**Problem to solve**: Only the pictures should be left out; repeat the rest of the data exactly.

**Stored items**:
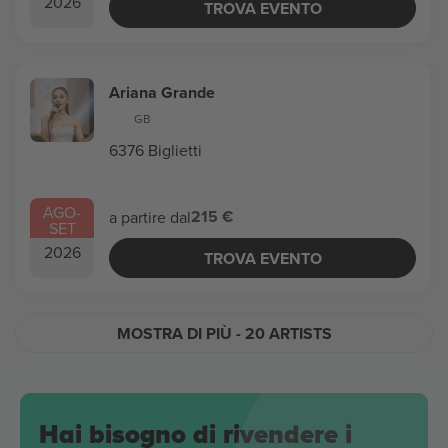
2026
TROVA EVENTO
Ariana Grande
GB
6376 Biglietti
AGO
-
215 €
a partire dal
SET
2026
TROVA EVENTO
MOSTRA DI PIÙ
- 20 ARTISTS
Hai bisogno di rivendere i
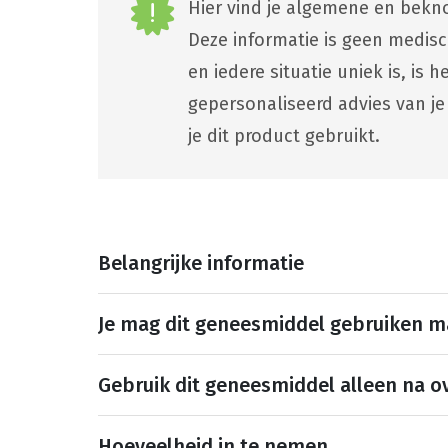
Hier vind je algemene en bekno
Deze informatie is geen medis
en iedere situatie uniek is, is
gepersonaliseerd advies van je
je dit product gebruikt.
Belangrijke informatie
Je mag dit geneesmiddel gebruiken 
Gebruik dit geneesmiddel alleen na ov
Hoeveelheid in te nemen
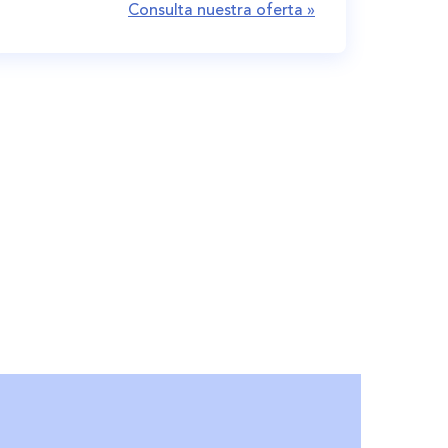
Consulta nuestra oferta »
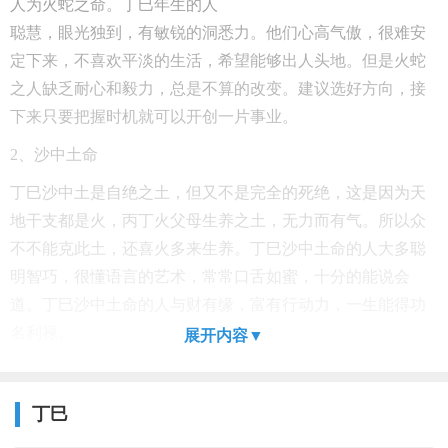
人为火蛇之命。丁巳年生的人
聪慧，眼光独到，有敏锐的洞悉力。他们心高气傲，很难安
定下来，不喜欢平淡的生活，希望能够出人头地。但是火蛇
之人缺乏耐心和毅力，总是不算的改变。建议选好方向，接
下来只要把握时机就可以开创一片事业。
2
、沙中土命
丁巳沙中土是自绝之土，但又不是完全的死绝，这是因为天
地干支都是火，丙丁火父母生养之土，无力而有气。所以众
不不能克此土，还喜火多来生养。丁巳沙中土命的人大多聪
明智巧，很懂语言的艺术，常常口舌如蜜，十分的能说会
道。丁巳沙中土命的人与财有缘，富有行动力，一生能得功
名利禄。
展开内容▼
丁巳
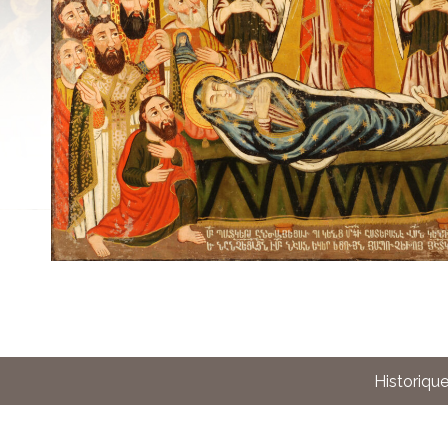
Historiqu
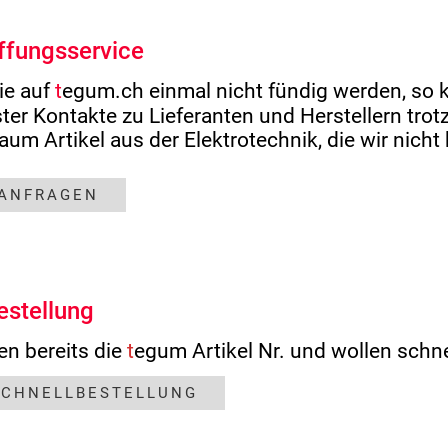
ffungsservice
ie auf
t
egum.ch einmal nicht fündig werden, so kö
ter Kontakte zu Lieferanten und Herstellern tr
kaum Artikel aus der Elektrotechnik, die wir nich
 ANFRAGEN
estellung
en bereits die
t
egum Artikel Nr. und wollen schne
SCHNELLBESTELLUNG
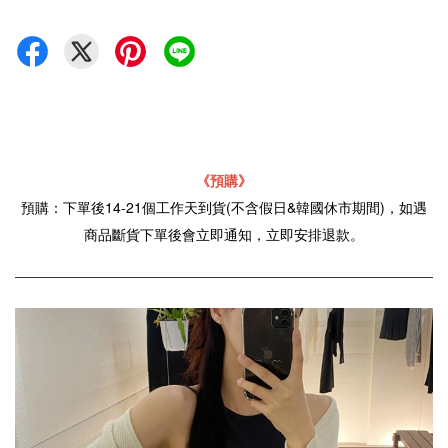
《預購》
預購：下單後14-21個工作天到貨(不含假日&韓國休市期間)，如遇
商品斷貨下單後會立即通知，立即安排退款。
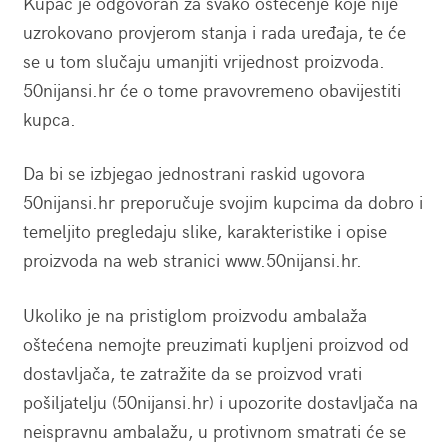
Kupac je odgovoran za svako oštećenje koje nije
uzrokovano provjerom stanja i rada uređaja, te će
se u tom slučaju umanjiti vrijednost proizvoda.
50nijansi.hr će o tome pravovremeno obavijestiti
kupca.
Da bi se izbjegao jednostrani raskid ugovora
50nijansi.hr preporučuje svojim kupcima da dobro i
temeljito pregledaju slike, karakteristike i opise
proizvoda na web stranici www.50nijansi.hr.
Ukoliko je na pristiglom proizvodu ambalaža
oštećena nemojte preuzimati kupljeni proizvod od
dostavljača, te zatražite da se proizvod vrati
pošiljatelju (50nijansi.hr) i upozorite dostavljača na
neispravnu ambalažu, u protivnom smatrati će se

**Reply to the exercise**:
2026
TROVA EVENTO
Ariana Grande
GB
6376 Biglietti
AGO
-
215 €
a partire dal
SET
2026
TROVA EVENTO
MOSTRA DI PIÙ
- 20 ARTISTS
Hai bisogno di rivendere i
Hier vind je algemene en bekno
Deze informatie is geen medis
en iedere situatie uniek is, is
gepersonaliseerd advies van je
je dit product gebruikt.
Belangrijke informatie
Je mag dit geneesmiddel gebruiken 
Gebruik dit geneesmiddel alleen na ov
Hoeveelheid in te nemen
Consulta nuestra oferta »
人为火蛇之命。丁巳年生的人
聪慧，眼光独到，有敏锐的洞悉力。他们心高气傲，很难安
定下来，不喜欢平淡的生活，希望能够出人头地。但是火蛇
之人缺乏耐心和毅力，总是不算的改变。建议选好方向，接
下来只要把握时机就可以开创一片事业。
2
、沙中土命
丁巳沙中土是自绝之土，但又不是完全的死绝，这是因为天
地干支都是火，丙丁火父母生养之土，无力而有气。所以众
不不能克此土，还喜火多来生养。丁巳沙中土命的人大多聪
明智巧，很懂语言的艺术，常常口舌如蜜，十分的能说会
道。丁巳沙中土命的人与财有缘，富有行动力，一生能得功
名利禄。
展开内容▼
丁巳
Historiqu
ffungsservice
ie auf
t
egum.ch einmal nicht fündig werden, so kö
ter Kontakte zu Lieferanten und Herstellern tr
kaum Artikel aus der Elektrotechnik, die wir nich
 ANFRAGEN
estellung
en bereits die
t
egum Artikel Nr. und wollen schne
SCHNELLBESTELLUNG
《預購》
預購：下單後14-21個工作天到貨(不含假日&韓國休市期間)，如遇
商品斷貨下單後會立即通知，立即安排退款。
Kupac je odgovoran za svako oštećenje koje nije
uzrokovano provjerom stanja i rada uređaja, te će
se u tom slučaju umanjiti vrijednost proizvoda.
50nijansi.hr će o tome pravovremeno obavijestiti
kupca.
Da bi se izbjegao jednostrani raskid ugovora
50nijansi.hr preporučuje svojim kupcima da dobro i
temeljito pregledaju slike, karakteristike i opise
proizvoda na web stranici www.50nijansi.hr.
Ukoliko je na pristiglom proizvodu ambalaža
oštećena nemojte preuzimati kupljeni proizvod od
dostavljača, te zatražite da se proizvod vrati
pošiljatelju (50nijansi.hr) i upozorite dostavljača na
neispravnu ambalažu, u protivnom smatrati će se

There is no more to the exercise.